The Clinton Administration has not yet revoked the ban, but its significance is minor. Because distribution of the pills is tightly controlled in Europe and they cannot easily be purchased and imported, the real issue is how quickly the Administration will encourage the manufacture and marketing of the drug in the U.S.

When the pill does become available in America, abortion will not be as easy as going to the doctor and taking some of the tablets home -- at least not right away. In France, for instance, a woman is required to pay four visits over a three-week period to one of the country's 800 licensed clinics or hospitals. The first step is a gynecological exam. Doctors make sure the pregnancy is in its early stages, and a social worker or psychologist discusses with her the decision to abort. Then the woman is sent home for a weeklong "reflection" period.

When she returns, she is required to sign a government form requesting the abortion. She must also sign a Roussel form that confirms her understanding that a malformed fetus might result if she does not see the abortion through to completion. (As yet no defects have been found in the small number of babies born to women known to have taken RU 486.) At that point, the woman is given three aspirin-like RU 486 tablets, each containing 200 mg of the drug. After swallowing the pills, she again goes home.

Except in the rare instance where the RU 486 is enough to induce a quick abortion, the woman must take two 200-mg Cytotec pills within the next 48 hours. Because the timing is critical and doctors want to monitor the effects of this contraction-inducing drug, women are required to return to the clinic. They are encouraged to remain for four hours, even if the expulsion happens earlier. Eight to 10 days later, they must pay a final visit for an exam to make sure no part of the egg remains.

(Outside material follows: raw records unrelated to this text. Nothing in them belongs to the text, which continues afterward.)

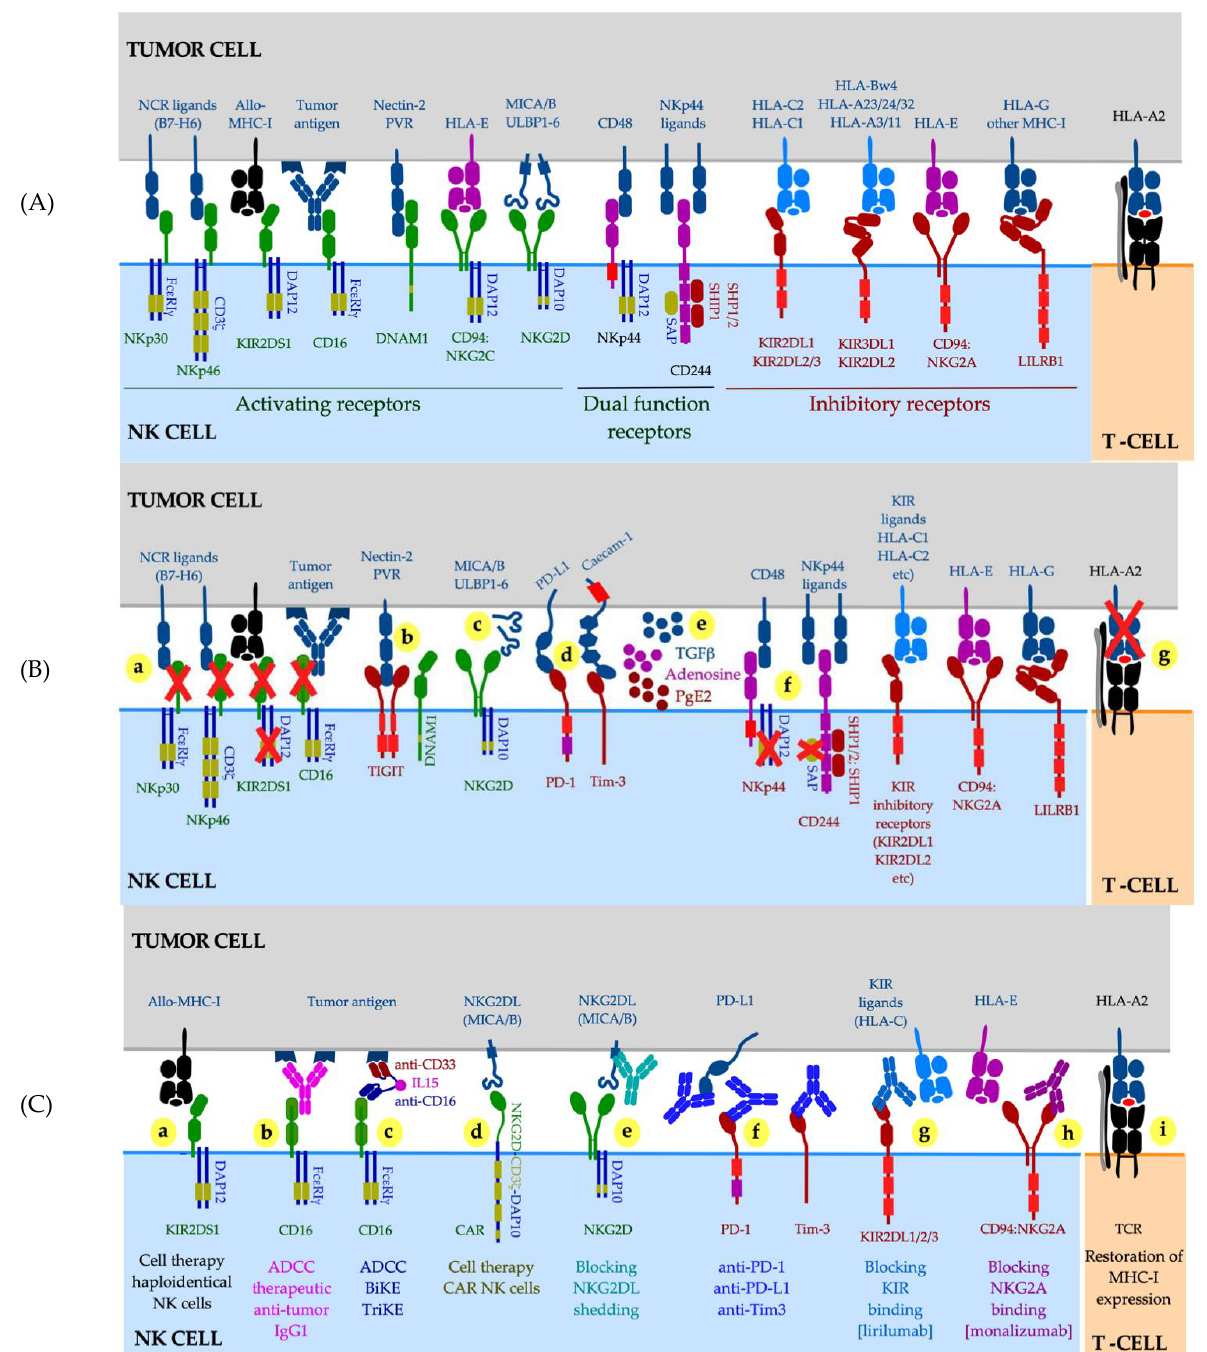
Figure 2. Alteration of NK cell functions in cancer and strategies to overcome it. ( A ) NK receptors and their principal ligands relevant to oncoimmunology. Activating receptors are shown in green, the associating signaling adaptors are shown in blue, with immunoreceptor tyrosine-based activation motifs (ITAMs) marked in olive. Inhibitory receptors with immunoreceptor tyrosine-based inhibition motifs (ITIM) are shown in red. Dual function receptors (purple) provide either activating or inhibitory input, via a combination of ITAMs or ITIMs (NKp44) or through immunoreceptor tyrosine-based switch motifs (ITSMs) that recruit both activating adaptors and phosphatases (CD244). ( B ) Mechanisms preventing efficient NK cell activation in cancer: downregulation of activating receptors and/or adaptors (a); engagement of DNAX accessory molecule (DNAM)1 ligands by the inhibitory competitor T-cell immunoglobulin and ITIM domain (TIGIT) (b); proteolytic shedding of NK group 2D (NKGD) ligands MHC-I chain-related proteins (MIC)A and MICB (c); expression of inhibitory checkpoints (d); production of inhibitory mediators adenosine, prostaglandin E2 and transforming growth factor beta (TGF β )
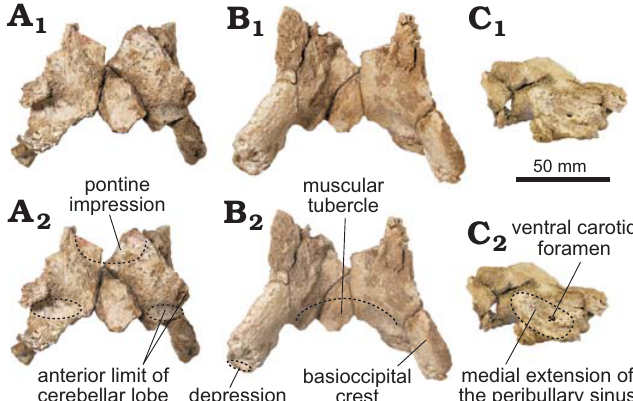
Fig. 3. The portion of basioccipital of the holotype of the platanistoid dolphin Aondelphis talen gen. et sp. nov. (MPEF-PV 517) from the early Miocene Gaiman Formation, Bryn Gwyn, Patagonia, Argentina; in dor- sal ( A ), ventral ( B ), and lateral ( C ) views. Dashed lines indicate specific structures. Photographs (A 1 –C 1 ), photographs with explanations (A 2 –C 2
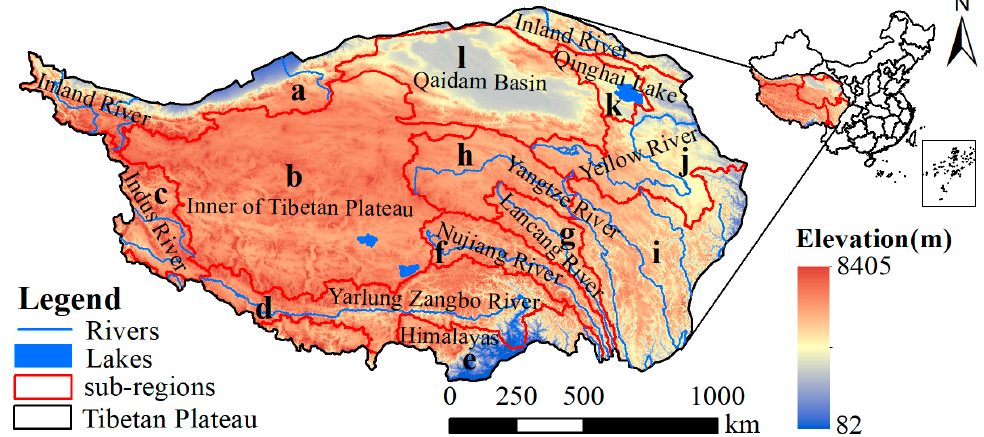
Figure 1. Schematic diagram of the geographic location of the Tibetan Plateau.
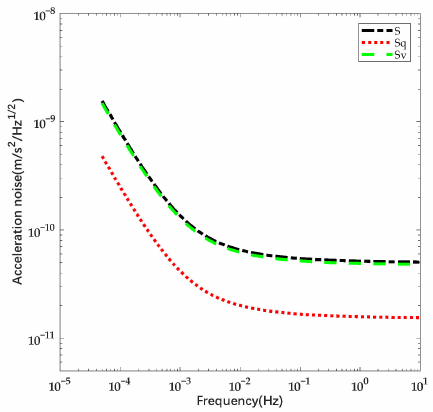
Figure 3. Estimation of acceleration noise caused by listed factors, S presents the total noise, S q presents the noise due to emitted charge and S v presents the noise due to deviation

Even with all these steps, the procedure seems blessedly simple to most women. "Taking a pill seems far less murderous and violent to the child than using a vacuum cleaner," says a 31-year-old woman who has had both types of abortion. "You feel so helpless when they put you to sleep and you know they're going to be using their tubes and knives on you." Some women, however, become traumatized by the thought of performing an abortion with their own hand. After her experience with RU 486, Joelle Mevel, 34, vows that if there is a next time, she will choose surgery. "I spent the whole time worrying that I would see the child in the basin, that I would be able to | discern something human in the blood," she says. "I would rather have gone to sleep and awakened later knowing it was all over."